Ханна улыбнулась и честно ответила:
— Согласилась бы.
— Ах! — улыбнувшись, он поднял сжатые кулаки, но тотчас совладал с собой. Ведь пока нельзя сказать, что дело сделано, еще не все его мечты нашли свое воплощение.
— Можно… можно мне поцеловать вашу руку?
Ханна широко распахнула глаза. Сердце ее при этих словах заколотилось. Ну, наконец-то вздыхают и целуют.
— Да, — прошептала она и протянула ему правую руку.

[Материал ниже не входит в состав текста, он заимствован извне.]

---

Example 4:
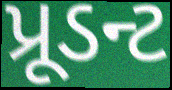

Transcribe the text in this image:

પ્રૂડન્ટ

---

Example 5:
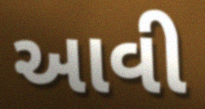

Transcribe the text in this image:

આવીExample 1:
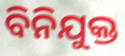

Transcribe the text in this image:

ବିନିଯୁକ୍ତ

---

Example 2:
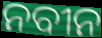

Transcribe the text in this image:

ନବୀନ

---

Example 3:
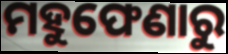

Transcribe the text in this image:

ମହୁଫେଣାରୁ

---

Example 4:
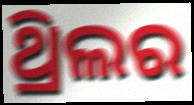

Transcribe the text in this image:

ଥ୍ରିଲର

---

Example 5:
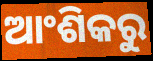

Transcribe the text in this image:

ଆଂଶିକରୁ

Томас Ронсли ухватился за нее обеими руками и, не говоря ни слова, перевернул и принялся расстегивать пуговки на перчатке. Должно быть, и это он себе тоже намечтал. Она глядела, как он нежно стягивает с ее руки перчатку, как, не решаясь перевернуть, держит ее в своей, как наклоняется, как целует руку, горячо дыша и щекоча бородой, а потом зажимает ей пальцы в кулак, будто бы только что дал ей монетку.

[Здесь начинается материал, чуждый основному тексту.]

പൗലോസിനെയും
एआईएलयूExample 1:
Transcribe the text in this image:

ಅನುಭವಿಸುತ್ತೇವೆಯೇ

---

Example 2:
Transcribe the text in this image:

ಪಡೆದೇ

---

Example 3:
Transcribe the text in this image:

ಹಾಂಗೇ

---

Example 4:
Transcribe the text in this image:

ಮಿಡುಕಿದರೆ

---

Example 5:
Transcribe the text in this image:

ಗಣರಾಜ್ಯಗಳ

Складывая книги, он курил. Выдыхал клубы дыма, чуть поджимая губы, и читал названия на корешках. Purgatorio[25]. Так он и не одолел итальянского, чтобы прочесть Данте в оригинале. Ну, разумеется. И никогда не одолеет. Он вернется в Сомерсби, но и там ничего не сможет. Нет, он уйдет туда с головой и растает, словно дым в воздухе. Его окружат тени предков, их черная кровь будет течь у него по жилам. Выхода нет. Он ничем не отличается от любого другого английского поэта, разве что притащил сюда с собой сумку, набитую неоконченными стихами, а новые, об Артуре, застряли у него в горле, но дело не в этом. В конце концов, если они и будут когда-то опубликованы, критики вновь примутся их хулить, и никакой Хэллем уже не встанет на его защиту. Нет, он возвращается ни с чем. Он вкусил мира, вкусил предпринимательства, и вот теперь он банкрот, его деньги поглотил безумный проект безумного доктора. Вот так унижение. Хуже того, ему придется вернуться в родительский дом и жить там, стараясь избегать лишних расходов. Он поверил прожектам доктора, сочинил несколько стишков, и все. Да и вообще он выдохся. Перегорел. Вот сейчас он закончит упаковывать свои книги. Придет слуга, уберет комнату, изничтожив все следы его пребывания. И отправится он в Сомерсби курить, угасать, а если будет настроение, сочинять новые стихи об Артуре.